Users will send you a description of a design, and you must reply with HTML,
and nothing else. Your reply will be directly copied and rendered into a browser,
so do not include any text. If you would like to explain your reasoning, feel free
to do so in HTML comments.` ,
},
{
role: "user" ,
content: input,
},
];
}
JSON . stringify (
generateMessages ( "A login form for a B2B SaaS product." ),
null ,
2
);
[
{
"role": "system",
"content": "You are a skilled design engineer\nwho can convert ambiguously worded ideas into beautiful, crisp HTML and CSS.\nYour designs value simplicity, conciseness, clarity, and functionality over\ncomplexity.\n\nYou generate pure HTML with inline CSS, so that your designs can be rendered\ndirectly as plain HTML. Only generate components, not full HTML pages. If you\nneed to add CSS, you can use the \"style\" property of an HTML tag. You cannot use\nglobal CSS in a <style> tag.\n\nUsers will send you a description of a design, and you must reply with HTML,\nand nothing else.

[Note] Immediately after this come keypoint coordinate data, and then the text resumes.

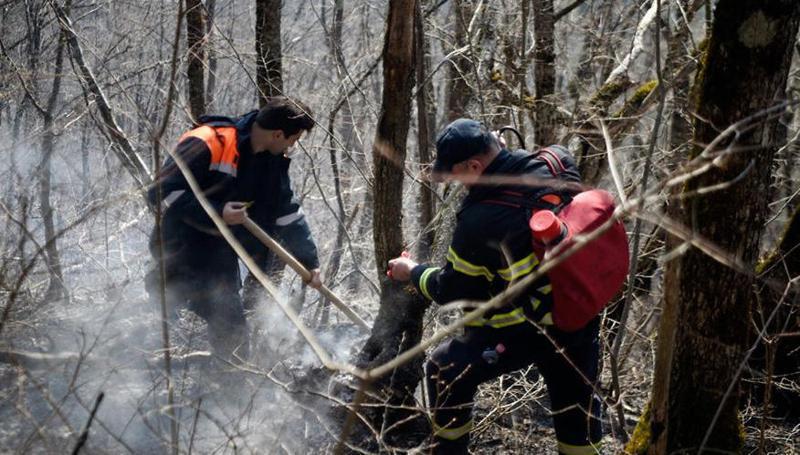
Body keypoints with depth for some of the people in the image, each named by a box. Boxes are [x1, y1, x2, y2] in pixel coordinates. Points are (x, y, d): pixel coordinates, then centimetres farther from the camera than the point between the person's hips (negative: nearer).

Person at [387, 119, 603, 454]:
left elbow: (451, 291, -9)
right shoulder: (557, 163, -10)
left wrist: (412, 272, 10)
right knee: (576, 401, 23)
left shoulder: (479, 220, -24)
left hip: (524, 331, -6)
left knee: (445, 370, 13)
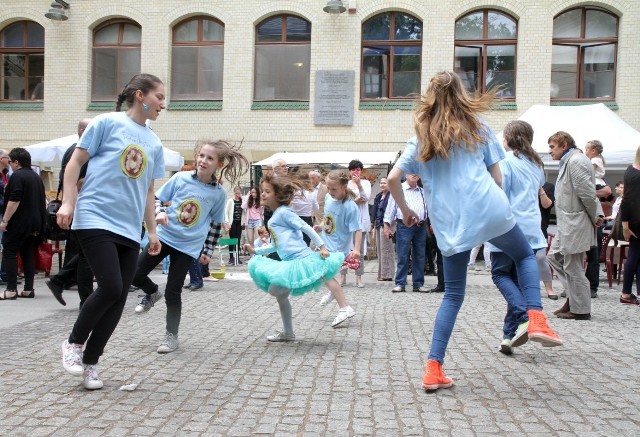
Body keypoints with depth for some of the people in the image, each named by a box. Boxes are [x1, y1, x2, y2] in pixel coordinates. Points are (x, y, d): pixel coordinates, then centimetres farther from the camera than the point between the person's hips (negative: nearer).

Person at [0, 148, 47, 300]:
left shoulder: (17, 176, -11)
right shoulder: (36, 177, 15)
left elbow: (14, 201, -20)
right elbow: (42, 201, 21)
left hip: (19, 224, -8)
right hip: (35, 224, 8)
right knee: (28, 255, 11)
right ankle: (28, 289, 9)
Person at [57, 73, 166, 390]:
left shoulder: (154, 143, 15)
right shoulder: (107, 123, -1)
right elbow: (75, 163, -1)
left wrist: (152, 231, 17)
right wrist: (68, 203, -11)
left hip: (129, 230, 6)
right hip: (95, 219, -6)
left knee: (119, 299, 1)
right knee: (111, 288, -17)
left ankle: (90, 362, 16)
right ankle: (74, 343, 8)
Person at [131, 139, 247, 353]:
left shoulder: (219, 193, -6)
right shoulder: (180, 178, -6)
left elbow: (216, 224, 5)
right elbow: (157, 198, 3)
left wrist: (208, 252, 7)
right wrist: (159, 213, -18)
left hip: (188, 246, -2)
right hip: (163, 236, 2)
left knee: (173, 293, 0)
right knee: (135, 274, -1)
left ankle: (172, 336, 16)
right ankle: (153, 293, 32)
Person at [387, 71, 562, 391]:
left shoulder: (420, 139, 15)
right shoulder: (476, 126, 12)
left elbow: (392, 179, 6)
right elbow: (497, 176, 11)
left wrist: (405, 210, 21)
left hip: (448, 222, 2)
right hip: (488, 210, -2)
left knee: (453, 295, 12)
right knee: (525, 256, 24)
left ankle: (433, 369, 5)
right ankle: (536, 319, 3)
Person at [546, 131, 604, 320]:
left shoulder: (575, 161, -17)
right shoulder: (568, 162, 15)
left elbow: (588, 194, -20)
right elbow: (589, 194, 16)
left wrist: (595, 218, -9)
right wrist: (599, 214, 5)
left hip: (576, 224, -11)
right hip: (567, 225, 11)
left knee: (573, 267, -2)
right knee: (554, 256, 16)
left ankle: (580, 310, 8)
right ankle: (573, 297, 22)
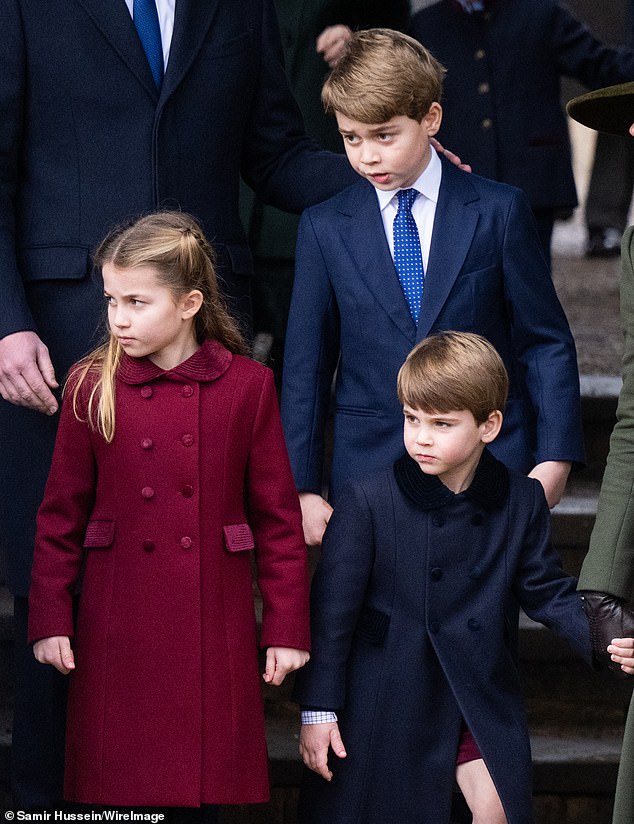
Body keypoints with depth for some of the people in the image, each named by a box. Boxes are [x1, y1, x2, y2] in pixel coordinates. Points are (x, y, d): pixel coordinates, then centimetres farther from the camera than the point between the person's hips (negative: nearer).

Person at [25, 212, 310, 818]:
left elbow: (278, 515, 1)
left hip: (215, 626, 0)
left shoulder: (248, 387, -2)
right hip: (117, 627, 1)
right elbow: (61, 513, 4)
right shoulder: (91, 387, 0)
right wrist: (50, 620, -1)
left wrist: (287, 628, -1)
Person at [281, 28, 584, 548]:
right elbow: (306, 366, 7)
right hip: (368, 467, 1)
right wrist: (303, 489, 3)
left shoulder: (499, 212, 1)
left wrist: (554, 460, -5)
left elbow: (546, 343, 3)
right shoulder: (324, 228, 6)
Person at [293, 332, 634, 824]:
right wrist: (318, 709, -8)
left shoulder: (521, 502, -2)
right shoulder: (369, 502, -12)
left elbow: (548, 592, 7)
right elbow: (332, 610, -9)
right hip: (386, 703, -2)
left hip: (481, 702, 2)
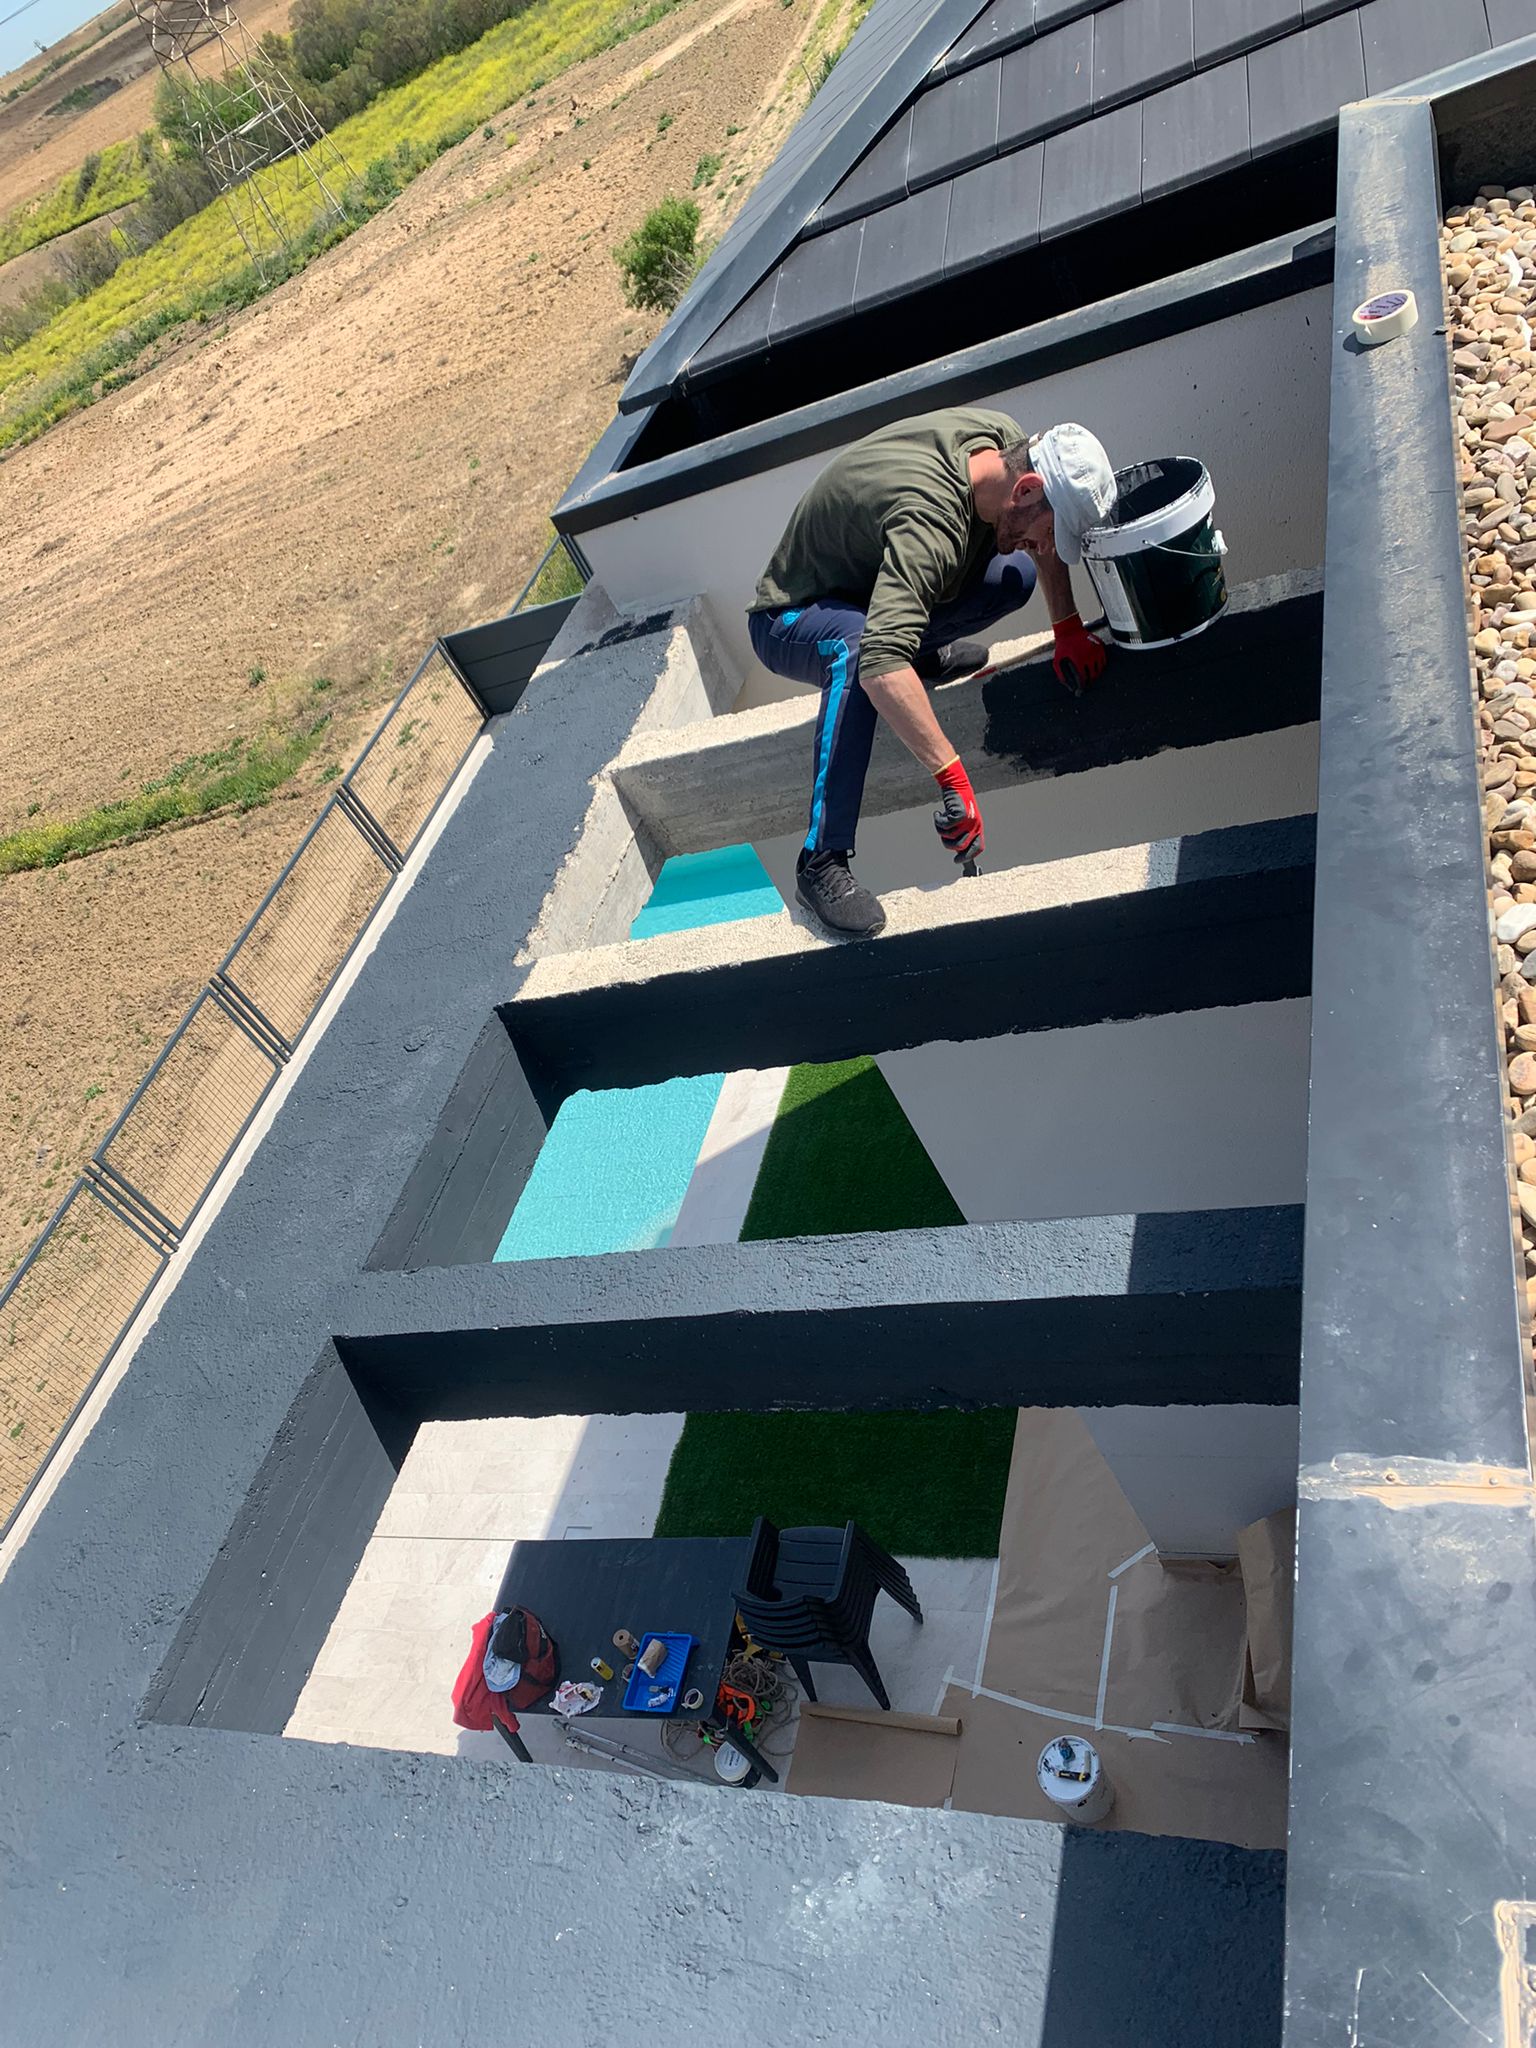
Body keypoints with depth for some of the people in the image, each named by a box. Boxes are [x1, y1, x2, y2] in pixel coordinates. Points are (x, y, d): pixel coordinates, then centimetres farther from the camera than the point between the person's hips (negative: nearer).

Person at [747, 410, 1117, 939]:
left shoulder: (1003, 438, -13)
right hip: (789, 623, -8)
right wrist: (953, 780, -53)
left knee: (1015, 577, 1)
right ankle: (821, 862, -38)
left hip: (869, 583, 8)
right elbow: (879, 665, -55)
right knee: (856, 647, -42)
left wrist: (1069, 629, 5)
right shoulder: (930, 522, -40)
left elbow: (1041, 542, 10)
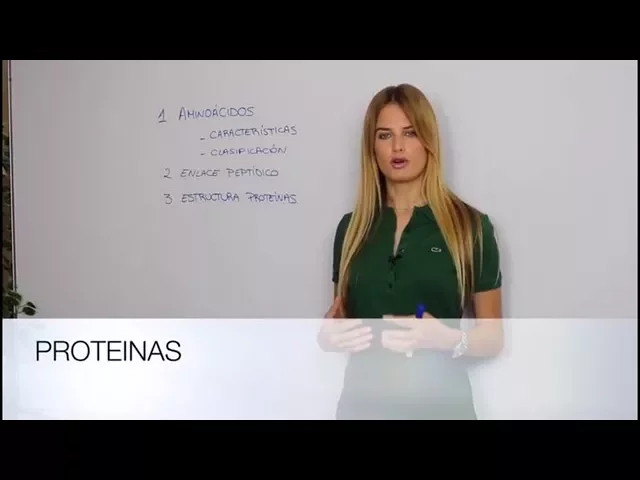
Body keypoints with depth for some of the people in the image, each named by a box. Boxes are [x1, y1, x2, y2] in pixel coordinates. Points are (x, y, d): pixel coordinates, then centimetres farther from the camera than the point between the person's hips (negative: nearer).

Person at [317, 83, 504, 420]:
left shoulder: (470, 225, -6)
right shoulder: (351, 227, 2)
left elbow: (492, 338, -2)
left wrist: (447, 339, -21)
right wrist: (329, 335, -10)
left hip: (438, 403, -2)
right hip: (362, 401, 3)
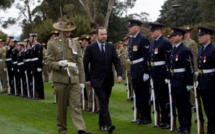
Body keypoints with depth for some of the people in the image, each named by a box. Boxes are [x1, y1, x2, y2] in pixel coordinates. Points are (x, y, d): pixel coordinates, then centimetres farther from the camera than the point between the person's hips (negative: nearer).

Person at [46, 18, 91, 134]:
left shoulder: (75, 43, 12)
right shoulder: (52, 44, 3)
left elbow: (80, 63, 12)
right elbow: (49, 63, 0)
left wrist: (81, 80, 8)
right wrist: (59, 64, -21)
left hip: (74, 79, 2)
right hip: (60, 79, -2)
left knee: (76, 105, -7)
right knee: (61, 106, 6)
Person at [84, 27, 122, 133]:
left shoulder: (111, 47, 5)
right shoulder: (90, 48, -5)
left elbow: (116, 61, 4)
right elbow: (85, 64, -1)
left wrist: (119, 74, -11)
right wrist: (87, 79, -2)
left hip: (108, 80, 4)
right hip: (97, 80, -4)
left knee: (105, 102, 11)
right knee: (103, 102, -13)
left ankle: (102, 124, 21)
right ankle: (108, 125, -21)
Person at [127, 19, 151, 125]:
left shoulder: (143, 39, -13)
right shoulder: (131, 39, 13)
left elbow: (147, 56, -16)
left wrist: (146, 72, -19)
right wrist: (131, 70, 15)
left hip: (141, 70, -8)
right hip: (134, 70, 9)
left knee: (144, 94, -2)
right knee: (137, 94, 13)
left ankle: (147, 118, 6)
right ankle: (141, 115, 22)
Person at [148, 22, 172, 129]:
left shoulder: (165, 42, -12)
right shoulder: (152, 43, 14)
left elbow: (169, 59, -16)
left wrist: (168, 76, -19)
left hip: (162, 74, -8)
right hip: (155, 74, 8)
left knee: (164, 97, -2)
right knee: (159, 97, 12)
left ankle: (168, 120, 7)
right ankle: (164, 119, 22)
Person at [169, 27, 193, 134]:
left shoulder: (185, 50, -13)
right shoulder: (173, 49, 13)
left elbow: (190, 68, -17)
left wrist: (189, 84, -19)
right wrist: (170, 79, 12)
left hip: (182, 82, -8)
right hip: (174, 81, 8)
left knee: (185, 105, 1)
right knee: (178, 104, 14)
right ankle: (181, 125, 24)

Your reply will be directly copied and rendered into a browser,\nso do not include any text. If you would like to explain your reasoning, feel free\nto do so in HTML comments."
},
{
"role": "user",
"content": "A login form for a B2B SaaS product."
}
]
await displayComponent (
"Logs viewer for a cloud infrastructure management tool. Heavy use of dark mode."
);
<div>
<div style="background-color: #252525; color: #FFFFFF; padding: 10px;">
<h1 style="margin: 0;">Logs Viewer</h1>
</div>
<div style="background-color: #343434; color: #FFFFFF; padding: 10px;">
<pre style="margin: 0;">[Timestamp] [Service Name] [Log Level] [Message]</pre>
<pre style="margin: 0;">[Timestamp] [Service Name] [Log Level] [Message]</pre>
<pre style="margin: 0;">[Timestamp] [Service Name] [Log Level] [Message]</pre>
<!-- Repeat as needed for more logs -->
</div>
</div>
Nice, it looks like it no longer generates an html
tag. Let's re-run the Eval
(copy/pasted below for convenience).
import { Eval, initDataset } from "braintrust" ;
await Eval ( "Component generator" , {
data : async () => {
const dataset = initDataset ( "Component generator" , {
dataset: "Interesting cases" ,
});
const records = [];
for await ( const { input } of dataset. fetch ()) {
records. push ({ input });
}
return records;
},
task: generateComponent,
scores: [], // We do not need to add any additional scores, because our generateComponent() function already computes isComponent
});
console. log ( "Done!" );
Nice! We are now generating components without the <html>
tag.
Now that we've run another experiment, a good next step would be to rate the new components and make sure we did not suffer a serious aesthetic regression. You can also collect more user examples, add them to the dataset, and re-evaluate to better assess how well your application works. Happy evaluating!